Ce n'était pas non plus la seule forme d'extravagance sans foi ni loi qui devait son origine à la peste. Les hommes s’aventurent maintenant froidement sur ce qu’ils avaient fait jadis dans un coin, et pas seulement à leur guise, en voyant les transitions rapides que produisaient des personnes en prospérité mourant subitement et ceux qui auparavant n’avaient rien pu faire pour leurs biens. Ils ont donc décidé de dépenser rapidement et de s'amuser, considérant leur vie et leur richesse comme des choses de la journée. La persévérance dans ce que les hommes appelaient l'honneur était populaire chez personne, il était tellement incertain de savoir s'ils seraient épargnés d'atteindre l'objectif; mais il était établi que la jouissance présente et tout ce qui y contribuait était à la fois honorable et utile. La peur des dieux ou la loi de l'homme, il n'y avait personne pour les retenir. En ce qui concerne les premiers, ils ont jugé qu'il en allait de même qu'ils les vénèrent ou non, comme ils ont tous vu se perdre; et pour le dernier, personne ne s'attendait à ce que sa vie soit traduite en justice pour ses infractions, mais chacun estimait qu'une peine beaucoup plus sévère avait déjà été infligée à tous et suspendue au-dessus de sa tête, et avant que cela ne se produise, il était raisonnable de profiter un peu de la vie.

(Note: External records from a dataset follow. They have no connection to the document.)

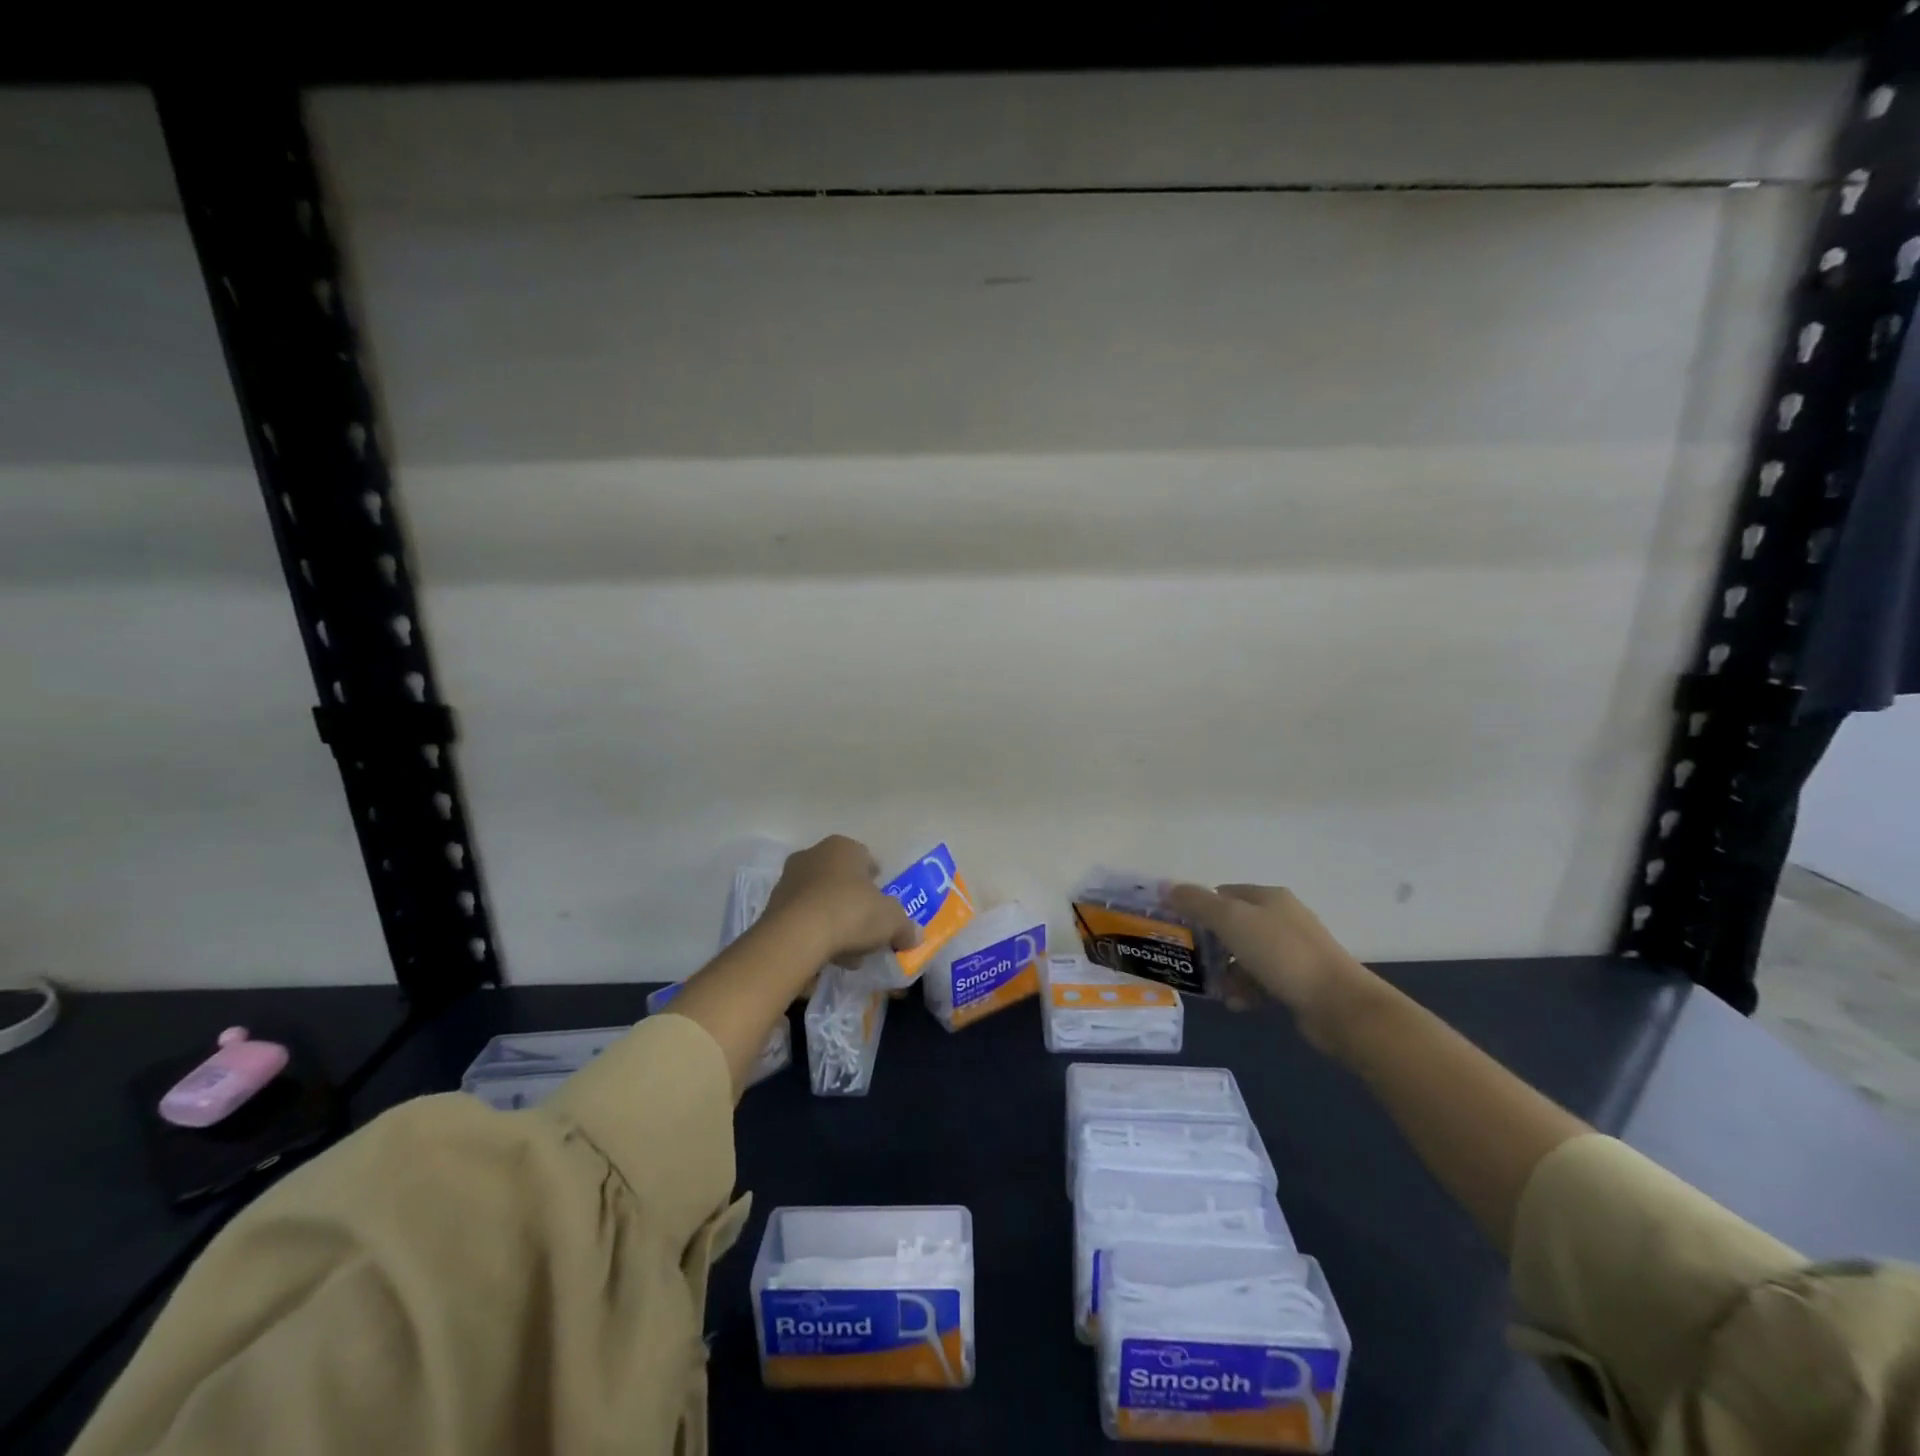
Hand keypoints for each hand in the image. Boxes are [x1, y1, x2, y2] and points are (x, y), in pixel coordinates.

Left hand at [764, 835, 919, 966]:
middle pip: (842, 879)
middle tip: (867, 928)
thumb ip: (905, 927)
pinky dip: (815, 932)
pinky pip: (803, 917)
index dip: (878, 882)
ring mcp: (789, 879)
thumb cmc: (850, 913)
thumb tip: (914, 936)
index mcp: (843, 847)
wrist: (796, 936)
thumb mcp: (891, 921)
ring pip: (821, 899)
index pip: (866, 858)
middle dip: (855, 902)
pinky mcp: (772, 906)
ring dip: (835, 920)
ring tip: (849, 950)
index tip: (884, 904)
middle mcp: (813, 855)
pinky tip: (827, 954)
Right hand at [1166, 883, 1379, 1052]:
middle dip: (1211, 946)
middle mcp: (1282, 919)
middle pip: (1233, 926)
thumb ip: (1196, 902)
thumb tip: (1164, 886)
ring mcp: (1293, 951)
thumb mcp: (1231, 920)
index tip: (1180, 928)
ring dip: (1227, 973)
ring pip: (1245, 957)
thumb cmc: (1281, 953)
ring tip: (1218, 991)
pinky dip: (1246, 991)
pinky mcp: (1299, 981)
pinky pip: (1261, 981)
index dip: (1199, 907)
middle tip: (1193, 962)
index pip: (1223, 893)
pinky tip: (1238, 1004)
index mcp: (1268, 897)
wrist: (1338, 1004)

Telle était la nature de la calamité et pesait lourdement sur les Athéniens; la mort fait rage dans la ville et la dévastation sans. Entre autres choses dont ils se souvenaient dans leur détresse, il y avait très naturellement le verset suivant qui avait été prononcé il y a longtemps par les hommes âgés:

Une guerre dorienne viendra et avec elle la mort. On se demanda donc si le mot dans le verset ne concernait pas la mort mais la mort et la pauvreté; mais au stade actuel, il a été décidé en faveur de ce dernier; car le peuple se rapprochait de ses souffrances. Cependant, j’imagine que si une autre guerre dorienne devait nous arriver par la suite et qu’il devait y avoir une pénurie, le verset sera probablement lu en conséquence. Ceux qui le savaient se souviennent maintenant de l’oracle qui avait été donné aux Lacédémoniens. Quand on a demandé au dieu s’ils devaient partir en guerre, il a répondu que s’ils y mettaient leur force, la victoire leur reviendrait et qu’il serait lui-même avec eux. Avec cet oracle, les événements étaient censés concorder. Car la peste a éclaté dès que les Péloponnésiens ont envahi l’Attique, sans jamais entrer dans le Péloponnèse (du moins dans une mesure qui mérite d’être signalée), elle a commis ses pires ravages à Athènes, et à côté d’Athènes, dans la plus peuplée des autres villes. Telle était l'histoire de la peste.